Anorny is right. Let me illustrate by walking through your program in two
passes. The first stage is the compilation stage. I've elided code that has
no effect during compilation.
#!/usr/bin/perl -T
# implicit BEGIN blocks cause require and importing
use strict;
use warnings;
# here we define the object
{
# creates a namespace
package Animal::Hog;
# creates, but does not initialize, a lexical
my $sound1;
# creates, but does not initialize, a strict-friendly global
our $sound2;
# creates the function
sub new {
my $class = shift;
bless {}, $class;
}
# creates the function, closing over the lexical $sound1
# ... and binding to the symbol $Animal::Hog::sound2
sub sound {
my $self = shift;
print $sound1, "\n";
print $sound2, "\n";
return 'knor';
}
}
That's the compilation stage.

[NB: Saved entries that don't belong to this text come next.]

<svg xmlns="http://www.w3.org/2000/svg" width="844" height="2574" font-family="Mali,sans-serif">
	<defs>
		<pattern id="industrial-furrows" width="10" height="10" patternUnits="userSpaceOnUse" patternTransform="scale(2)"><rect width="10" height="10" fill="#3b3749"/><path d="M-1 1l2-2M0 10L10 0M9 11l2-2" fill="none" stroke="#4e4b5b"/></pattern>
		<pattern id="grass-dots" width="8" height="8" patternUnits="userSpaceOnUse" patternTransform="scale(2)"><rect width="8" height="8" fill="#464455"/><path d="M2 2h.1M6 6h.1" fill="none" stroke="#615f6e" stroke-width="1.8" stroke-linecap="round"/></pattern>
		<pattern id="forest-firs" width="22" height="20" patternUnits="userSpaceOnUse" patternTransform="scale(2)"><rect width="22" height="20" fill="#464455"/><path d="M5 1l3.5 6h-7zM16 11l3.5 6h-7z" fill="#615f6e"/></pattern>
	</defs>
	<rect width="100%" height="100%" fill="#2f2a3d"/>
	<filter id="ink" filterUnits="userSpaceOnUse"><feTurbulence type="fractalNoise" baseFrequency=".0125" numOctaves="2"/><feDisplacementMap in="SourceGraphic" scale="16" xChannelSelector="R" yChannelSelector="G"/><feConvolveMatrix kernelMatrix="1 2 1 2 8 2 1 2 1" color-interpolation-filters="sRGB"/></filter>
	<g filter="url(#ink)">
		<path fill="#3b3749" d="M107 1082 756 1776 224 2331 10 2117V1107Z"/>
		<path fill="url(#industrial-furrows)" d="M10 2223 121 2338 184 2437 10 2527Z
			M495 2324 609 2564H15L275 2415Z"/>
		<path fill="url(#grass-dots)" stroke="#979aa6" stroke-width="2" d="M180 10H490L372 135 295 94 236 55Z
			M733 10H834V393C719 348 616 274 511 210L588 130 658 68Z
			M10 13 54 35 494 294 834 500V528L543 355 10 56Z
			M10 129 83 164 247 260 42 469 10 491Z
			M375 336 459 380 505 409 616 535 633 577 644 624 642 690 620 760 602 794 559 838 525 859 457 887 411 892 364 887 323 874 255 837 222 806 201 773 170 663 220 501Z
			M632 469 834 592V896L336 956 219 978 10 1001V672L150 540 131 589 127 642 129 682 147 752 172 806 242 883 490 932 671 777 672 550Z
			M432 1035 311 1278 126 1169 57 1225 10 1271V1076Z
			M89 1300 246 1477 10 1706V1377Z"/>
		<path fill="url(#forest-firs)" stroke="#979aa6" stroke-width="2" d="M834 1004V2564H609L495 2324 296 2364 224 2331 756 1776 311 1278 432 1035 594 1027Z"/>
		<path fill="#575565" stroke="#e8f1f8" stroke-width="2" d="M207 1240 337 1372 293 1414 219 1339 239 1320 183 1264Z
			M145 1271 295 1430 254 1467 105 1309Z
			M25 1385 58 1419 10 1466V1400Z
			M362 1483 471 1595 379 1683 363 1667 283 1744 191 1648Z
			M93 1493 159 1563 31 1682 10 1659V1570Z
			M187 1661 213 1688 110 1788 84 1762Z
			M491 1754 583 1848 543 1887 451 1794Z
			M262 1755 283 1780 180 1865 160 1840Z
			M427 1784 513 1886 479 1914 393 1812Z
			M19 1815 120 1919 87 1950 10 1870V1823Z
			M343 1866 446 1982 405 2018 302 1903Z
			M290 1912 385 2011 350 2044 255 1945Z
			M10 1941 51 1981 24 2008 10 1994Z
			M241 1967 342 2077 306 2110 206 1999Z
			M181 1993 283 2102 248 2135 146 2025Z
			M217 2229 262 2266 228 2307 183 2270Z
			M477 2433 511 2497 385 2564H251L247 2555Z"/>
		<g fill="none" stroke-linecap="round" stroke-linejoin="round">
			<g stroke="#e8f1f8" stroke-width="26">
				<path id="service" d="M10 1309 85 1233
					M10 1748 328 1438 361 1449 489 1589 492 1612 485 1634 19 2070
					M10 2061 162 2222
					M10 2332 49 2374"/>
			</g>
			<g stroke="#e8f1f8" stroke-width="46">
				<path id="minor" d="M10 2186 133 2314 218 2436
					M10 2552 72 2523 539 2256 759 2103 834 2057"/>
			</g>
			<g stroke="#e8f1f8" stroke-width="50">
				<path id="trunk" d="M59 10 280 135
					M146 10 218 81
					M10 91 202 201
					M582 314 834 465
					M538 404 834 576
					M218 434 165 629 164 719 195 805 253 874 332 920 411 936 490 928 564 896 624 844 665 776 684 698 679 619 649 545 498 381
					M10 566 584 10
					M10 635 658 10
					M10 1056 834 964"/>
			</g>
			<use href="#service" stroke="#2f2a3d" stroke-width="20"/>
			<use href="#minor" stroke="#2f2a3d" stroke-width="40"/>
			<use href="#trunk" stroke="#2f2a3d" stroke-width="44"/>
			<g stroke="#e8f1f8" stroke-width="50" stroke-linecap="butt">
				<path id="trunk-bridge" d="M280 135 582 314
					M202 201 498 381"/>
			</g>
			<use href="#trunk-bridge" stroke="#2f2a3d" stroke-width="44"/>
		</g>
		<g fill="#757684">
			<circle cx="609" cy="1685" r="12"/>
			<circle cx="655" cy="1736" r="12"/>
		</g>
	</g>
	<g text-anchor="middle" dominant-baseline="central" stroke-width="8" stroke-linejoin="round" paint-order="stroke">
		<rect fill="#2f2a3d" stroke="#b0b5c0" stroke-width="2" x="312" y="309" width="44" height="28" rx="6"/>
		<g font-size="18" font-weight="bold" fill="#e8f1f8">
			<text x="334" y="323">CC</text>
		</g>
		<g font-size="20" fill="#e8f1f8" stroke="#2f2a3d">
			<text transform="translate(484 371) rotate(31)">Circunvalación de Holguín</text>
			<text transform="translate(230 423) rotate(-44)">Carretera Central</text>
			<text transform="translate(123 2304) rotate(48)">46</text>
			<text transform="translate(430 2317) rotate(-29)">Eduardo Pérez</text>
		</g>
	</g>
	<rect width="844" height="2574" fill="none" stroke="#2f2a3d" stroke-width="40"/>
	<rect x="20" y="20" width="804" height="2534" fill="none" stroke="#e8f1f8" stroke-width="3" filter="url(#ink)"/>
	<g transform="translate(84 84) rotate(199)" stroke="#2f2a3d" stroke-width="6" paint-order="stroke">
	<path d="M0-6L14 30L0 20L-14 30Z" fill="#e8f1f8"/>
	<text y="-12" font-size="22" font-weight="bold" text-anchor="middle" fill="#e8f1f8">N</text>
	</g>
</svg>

Runtime looks like this, with irrelevant code
elided:
#!/usr/bin/perl -wT
# call object method
Animal::Hog->sound();
{
# assigns to the variable
my $sound1 = "knor1";
# assigns to the variable
our $sound2 = "knor2";
}
Execution happens in statement order.
(I also cleaned up your code slightly. Prototypes are useless on methods. Single-argument bless is almost always an error. The copy constructor technique using ref is also almost always an error.)